> **Exercise prompt**
Retype every one of the records below line for line, keeping each character unchanged.

Start

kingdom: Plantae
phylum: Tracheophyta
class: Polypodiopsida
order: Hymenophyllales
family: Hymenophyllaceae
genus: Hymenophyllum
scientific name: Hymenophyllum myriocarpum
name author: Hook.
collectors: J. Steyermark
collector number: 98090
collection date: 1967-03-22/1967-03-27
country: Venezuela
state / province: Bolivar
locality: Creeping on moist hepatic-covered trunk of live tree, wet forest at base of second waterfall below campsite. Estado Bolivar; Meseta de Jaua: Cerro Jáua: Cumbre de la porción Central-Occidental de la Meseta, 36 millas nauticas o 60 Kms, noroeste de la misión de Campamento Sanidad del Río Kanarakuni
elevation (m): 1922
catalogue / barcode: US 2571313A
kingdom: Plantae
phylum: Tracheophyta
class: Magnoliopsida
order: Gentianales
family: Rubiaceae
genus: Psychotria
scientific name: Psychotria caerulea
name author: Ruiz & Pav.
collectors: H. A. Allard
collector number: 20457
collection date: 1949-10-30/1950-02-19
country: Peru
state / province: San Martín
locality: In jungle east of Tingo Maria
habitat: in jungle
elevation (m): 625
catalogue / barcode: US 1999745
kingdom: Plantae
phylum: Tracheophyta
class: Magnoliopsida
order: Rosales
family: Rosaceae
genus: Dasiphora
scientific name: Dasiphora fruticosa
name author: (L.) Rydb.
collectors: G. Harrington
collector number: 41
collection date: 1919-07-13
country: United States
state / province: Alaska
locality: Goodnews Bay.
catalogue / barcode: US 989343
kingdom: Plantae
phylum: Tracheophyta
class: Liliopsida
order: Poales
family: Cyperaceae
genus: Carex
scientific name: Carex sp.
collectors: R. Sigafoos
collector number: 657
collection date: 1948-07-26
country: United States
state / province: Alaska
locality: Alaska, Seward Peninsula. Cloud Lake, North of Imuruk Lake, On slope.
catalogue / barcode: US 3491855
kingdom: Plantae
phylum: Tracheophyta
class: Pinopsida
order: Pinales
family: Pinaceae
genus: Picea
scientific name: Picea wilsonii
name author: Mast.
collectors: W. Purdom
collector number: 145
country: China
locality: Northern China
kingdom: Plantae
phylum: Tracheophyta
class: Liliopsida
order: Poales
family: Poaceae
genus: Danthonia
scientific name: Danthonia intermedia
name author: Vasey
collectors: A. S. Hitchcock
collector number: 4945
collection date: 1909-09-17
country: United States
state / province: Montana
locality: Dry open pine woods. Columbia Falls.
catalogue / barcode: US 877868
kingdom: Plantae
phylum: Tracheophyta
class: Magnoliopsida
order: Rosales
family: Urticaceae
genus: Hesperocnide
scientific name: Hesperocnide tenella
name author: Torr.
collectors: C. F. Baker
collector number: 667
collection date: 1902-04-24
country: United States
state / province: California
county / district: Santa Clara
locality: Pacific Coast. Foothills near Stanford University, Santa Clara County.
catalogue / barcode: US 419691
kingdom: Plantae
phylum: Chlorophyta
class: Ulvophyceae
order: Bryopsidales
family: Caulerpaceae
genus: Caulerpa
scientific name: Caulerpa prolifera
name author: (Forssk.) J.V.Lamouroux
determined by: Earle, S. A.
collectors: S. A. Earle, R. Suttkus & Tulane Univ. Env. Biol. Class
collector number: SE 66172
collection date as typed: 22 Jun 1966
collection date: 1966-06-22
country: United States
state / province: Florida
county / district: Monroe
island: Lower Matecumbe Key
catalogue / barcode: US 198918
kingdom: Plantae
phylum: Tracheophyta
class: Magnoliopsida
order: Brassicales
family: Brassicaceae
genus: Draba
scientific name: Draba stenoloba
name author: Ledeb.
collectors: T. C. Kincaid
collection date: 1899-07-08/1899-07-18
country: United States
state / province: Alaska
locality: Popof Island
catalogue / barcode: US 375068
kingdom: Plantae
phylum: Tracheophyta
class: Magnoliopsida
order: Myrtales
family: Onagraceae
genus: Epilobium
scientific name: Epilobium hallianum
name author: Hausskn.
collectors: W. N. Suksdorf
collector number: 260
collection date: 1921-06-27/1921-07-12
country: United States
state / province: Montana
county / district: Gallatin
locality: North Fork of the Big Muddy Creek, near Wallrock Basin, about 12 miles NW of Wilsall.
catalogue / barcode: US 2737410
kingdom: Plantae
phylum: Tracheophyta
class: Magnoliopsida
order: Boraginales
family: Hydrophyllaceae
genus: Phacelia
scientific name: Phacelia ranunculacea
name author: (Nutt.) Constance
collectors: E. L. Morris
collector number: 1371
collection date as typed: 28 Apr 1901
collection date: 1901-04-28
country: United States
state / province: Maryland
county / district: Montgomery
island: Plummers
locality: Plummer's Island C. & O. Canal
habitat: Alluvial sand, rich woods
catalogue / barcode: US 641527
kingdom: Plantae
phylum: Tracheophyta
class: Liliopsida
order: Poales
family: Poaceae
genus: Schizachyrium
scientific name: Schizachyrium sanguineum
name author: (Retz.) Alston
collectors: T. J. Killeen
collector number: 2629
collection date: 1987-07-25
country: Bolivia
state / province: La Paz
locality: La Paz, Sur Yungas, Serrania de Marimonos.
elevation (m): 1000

End

> **The result**
kingdom: Plantae
phylum: Tracheophyta
class: Polypodiopsida
order: Hymenophyllales
family: Hymenophyllaceae
genus: Hymenophyllum
scientific name: Hymenophyllum myriocarpum
name author: Hook.
collectors: J. Steyermark
collector number: 98090
collection date: 1967-03-22/1967-03-27
country: Venezuela
state / province: Bolivar
locality: Creeping on moist hepatic-covered trunk of live tree, wet forest at base of second waterfall below campsite. Estado Bolivar; Meseta de Jaua: Cerro Jáua: Cumbre de la porción Central-Occidental de la Meseta, 36 millas nauticas o 60 Kms, noroeste de la misión de Campamento Sanidad del Río Kanarakuni
elevation (m): 1922
catalogue / barcode: US 2571313A
kingdom: Plantae
phylum: Tracheophyta
class: Magnoliopsida
order: Gentianales
family: Rubiaceae
genus: Psychotria
scientific name: Psychotria caerulea
name author: Ruiz & Pav.
collectors: H. A. Allard
collector number: 20457
collection date: 1949-10-30/1950-02-19
country: Peru
state / province: San Martín
locality: In jungle east of Tingo Maria
habitat: in jungle
elevation (m): 625
catalogue / barcode: US 1999745
kingdom: Plantae
phylum: Tracheophyta
class: Magnoliopsida
order: Rosales
family: Rosaceae
genus: Dasiphora
scientific name: Dasiphora fruticosa
name author: (L.) Rydb.
collectors: G. Harrington
collector number: 41
collection date: 1919-07-13
country: United States
state / province: Alaska
locality: Goodnews Bay.
catalogue / barcode: US 989343
kingdom: Plantae
phylum: Tracheophyta
class: Liliopsida
order: Poales
family: Cyperaceae
genus: Carex
scientific name: Carex sp.
collectors: R. Sigafoos
collector number: 657
collection date: 1948-07-26
country: United States
state / province: Alaska
locality: Alaska, Seward Peninsula. Cloud Lake, North of Imuruk Lake, On slope.
catalogue / barcode: US 3491855
kingdom: Plantae
phylum: Tracheophyta
class: Pinopsida
order: Pinales
family: Pinaceae
genus: Picea
scientific name: Picea wilsonii
name author: Mast.
collectors: W. Purdom
collector number: 145
country: China
locality: Northern China
kingdom: Plantae
phylum: Tracheophyta
class: Liliopsida
order: Poales
family: Poaceae
genus: Danthonia
scientific name: Danthonia intermedia
name author: Vasey
collectors: A. S. Hitchcock
collector number: 4945
collection date: 1909-09-17
country: United States
state / province: Montana
locality: Dry open pine woods. Columbia Falls.
catalogue / barcode: US 877868
kingdom: Plantae
phylum: Tracheophyta
class: Magnoliopsida
order: Rosales
family: Urticaceae
genus: Hesperocnide
scientific name: Hesperocnide tenella
name author: Torr.
collectors: C. F. Baker
collector number: 667
collection date: 1902-04-24
country: United States
state / province: California
county / district: Santa Clara
locality: Pacific Coast. Foothills near Stanford University, Santa Clara County.
catalogue / barcode: US 419691
kingdom: Plantae
phylum: Chlorophyta
class: Ulvophyceae
order: Bryopsidales
family: Caulerpaceae
genus: Caulerpa
scientific name: Caulerpa prolifera
name author: (Forssk.) J.V.Lamouroux
determined by: Earle, S. A.
collectors: S. A. Earle, R. Suttkus & Tulane Univ. Env. Biol. Class
collector number: SE 66172
collection date as typed: 22 Jun 1966
collection date: 1966-06-22
country: United States
state / province: Florida
county / district: Monroe
island: Lower Matecumbe Key
catalogue / barcode: US 198918
kingdom: Plantae
phylum: Tracheophyta
class: Magnoliopsida
order: Brassicales
family: Brassicaceae
genus: Draba
scientific name: Draba stenoloba
name author: Ledeb.
collectors: T. C. Kincaid
collection date: 1899-07-08/1899-07-18
country: United States
state / province: Alaska
locality: Popof Island
catalogue / barcode: US 375068
kingdom: Plantae
phylum: Tracheophyta
class: Magnoliopsida
order: Myrtales
family: Onagraceae
genus: Epilobium
scientific name: Epilobium hallianum
name author: Hausskn.
collectors: W. N. Suksdorf
collector number: 260
collection date: 1921-06-27/1921-07-12
country: United States
state / province: Montana
county / district: Gallatin
locality: North Fork of the Big Muddy Creek, near Wallrock Basin, about 12 miles NW of Wilsall.
catalogue / barcode: US 2737410
kingdom: Plantae
phylum: Tracheophyta
class: Magnoliopsida
order: Boraginales
family: Hydrophyllaceae
genus: Phacelia
scientific name: Phacelia ranunculacea
name author: (Nutt.) Constance
collectors: E. L. Morris
collector number: 1371
collection date as typed: 28 Apr 1901
collection date: 1901-04-28
country: United States
state / province: Maryland
county / district: Montgomery
island: Plummers
locality: Plummer's Island C. & O. Canal
habitat: Alluvial sand, rich woods
catalogue / barcode: US 641527
kingdom: Plantae
phylum: Tracheophyta
class: Liliopsida
order: Poales
family: Poaceae
genus: Schizachyrium
scientific name: Schizachyrium sanguineum
name author: (Retz.) Alston
collectors: T. J. Killeen
collector number: 2629
collection date: 1987-07-25
country: Bolivia
state / province: La Paz
locality: La Paz, Sur Yungas, Serrania de Marimonos.
elevation (m): 1000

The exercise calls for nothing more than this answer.